To calculate the energy released when two deuterons (${}_1 \mathrm{H}^2$) fuse to form a helium nucleus (${}_2 \mathrm{He}^4$), consider the following:

The reaction is represented as:

$$ {}_1{H^2} + {}_1{H^2} \to {}_2{He^4} $$

Given the binding energy per nucleon:

For ${}_1 \mathrm{H}^2$: 1.1 MeV

For ${}_2 \mathrm{He}^4$: 7.0 MeV

Calculating Binding Energy

Binding Energy for Reactants:

Each deuteron (${}_1 \mathrm{H}^2$) has a binding energy of $1.1 \, \text{MeV}$ per nucleon.

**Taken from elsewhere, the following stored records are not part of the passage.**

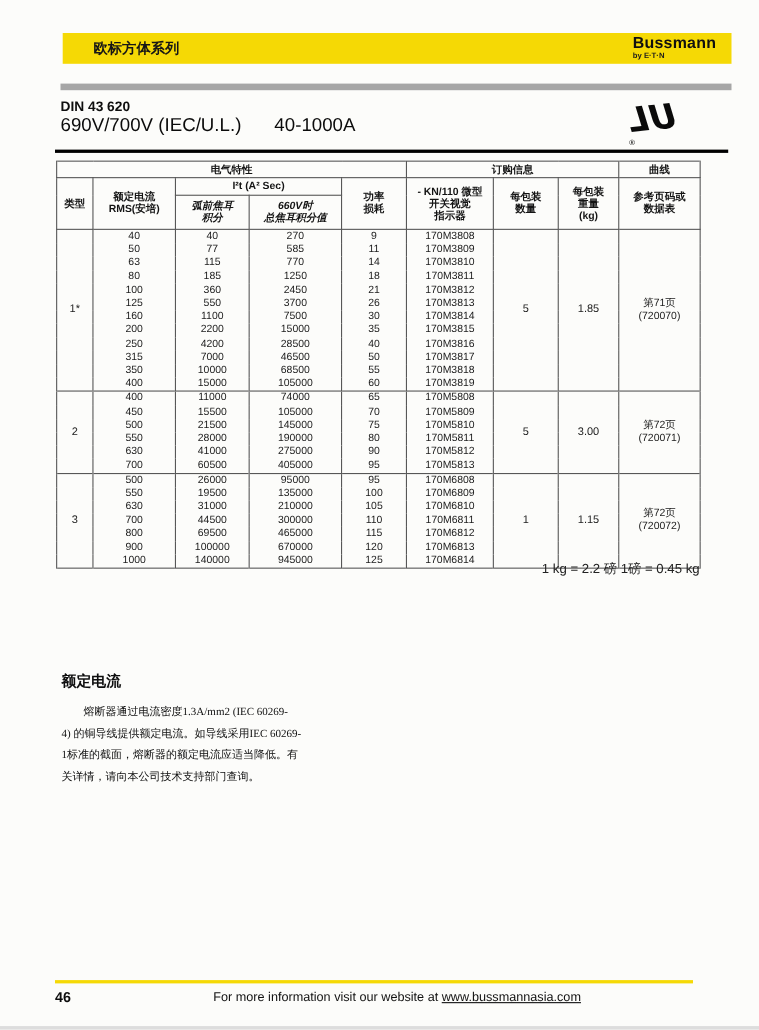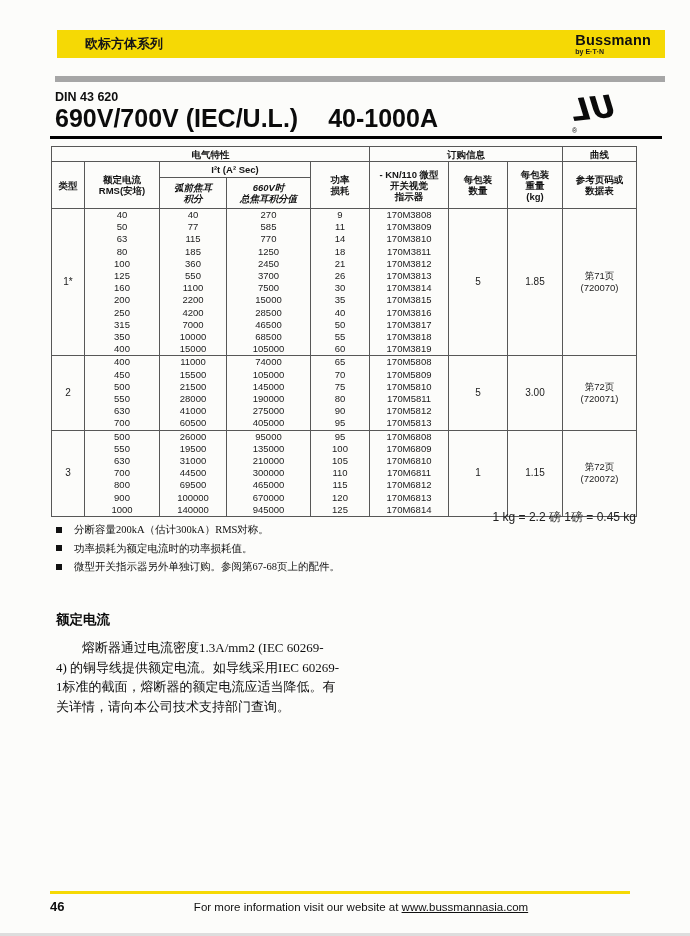"690V/700V (IEC/U.L.) 40-1000A" .main-title { font-size: 25px -> 17px; font-weight: bold -> normal }
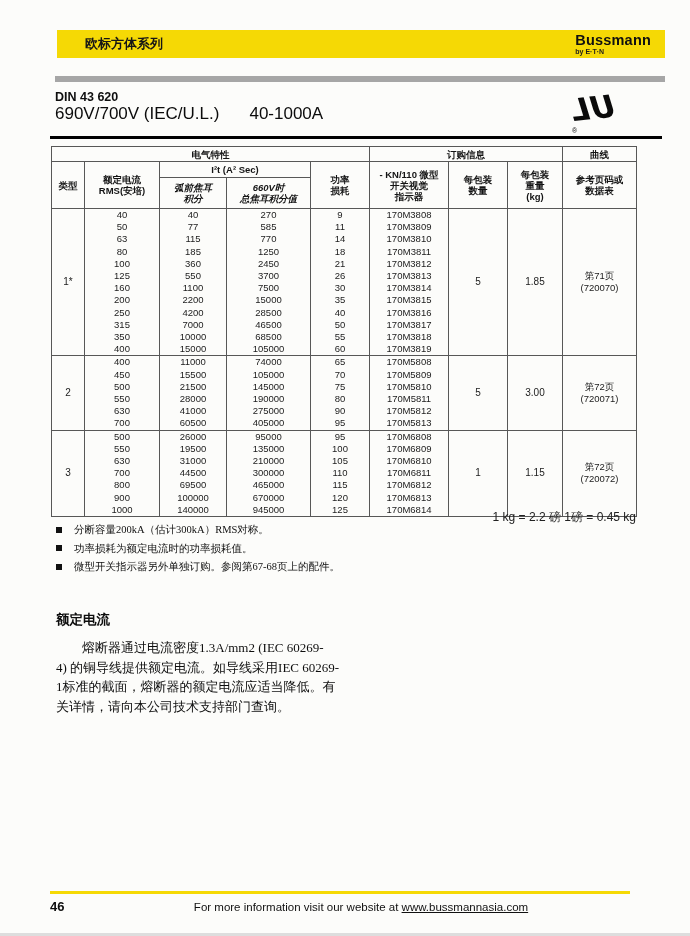"分断容量200kA（估计300kA）RMS对称。" ul.footnotes { html: <ul> <li> <span></span> <span>分断容量200kA（估计300kA）RMS对称。</span> </li> <li> <span></span> <span>功率损耗为额定电流时的功率损耗值。</span> </li> <li> <span></span> <span>微型开关指示器另外单独订购。参阅第67-68页上的配件。</span> </li> </ul> -> none }
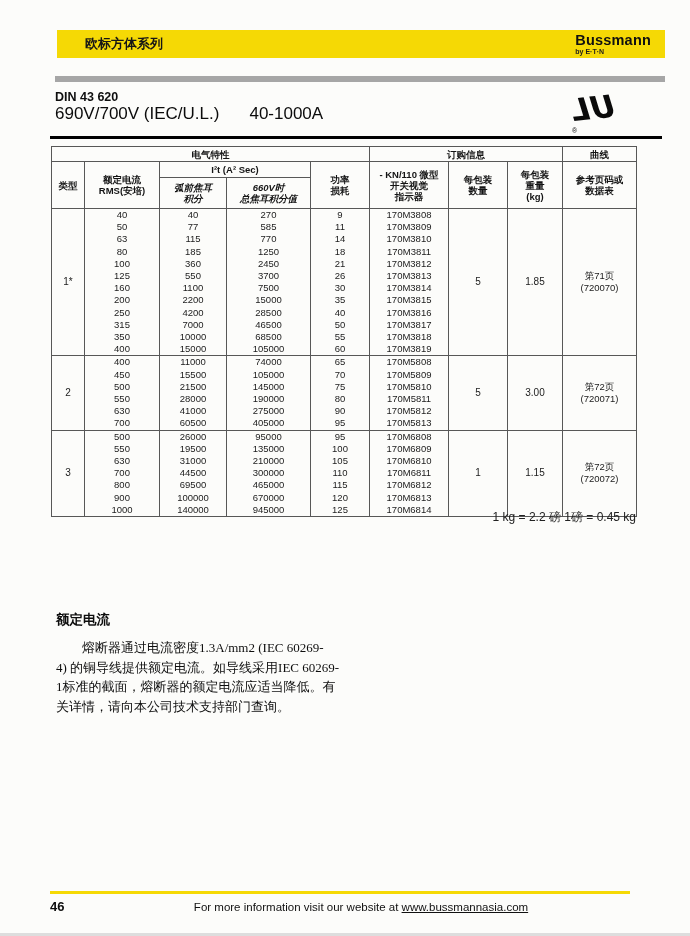"熔断器通过电流密度1.3A/mm2 (IEC 60269-" .section-p { font-size: 13px -> 10px }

Since there are two nucleons in a deuteron, the total binding energy for one deuteron is $1.1 \times 2 = 2.2 \, \text{MeV}$.

Therefore, for two deuterons: $2.2 \times 2 = 4.4 \, \text{MeV}$.

Binding Energy for Product:

For ${}_2 \mathrm{He}^4$: Each of the four nucleons has a binding energy of $7.0 \, \text{MeV}$.

Total binding energy for the helium nucleus: $7.0 \times 4 = 28.0 \, \text{MeV}$.

Energy Released (Q)

The energy released, $ \mathrm{Q} $, is the difference between the binding energy of the products and the reactants:

$ \mathrm{Q} = \mathrm{BE}_{\text{product}} - \mathrm{BE}_{\text{reactants}} = 28.0 \, \text{MeV} - 4.4 \, \text{MeV} = 23.6 \, \text{MeV} $

Thus, the energy released when two deuterons fuse to form a helium nucleus is 23.6 MeV.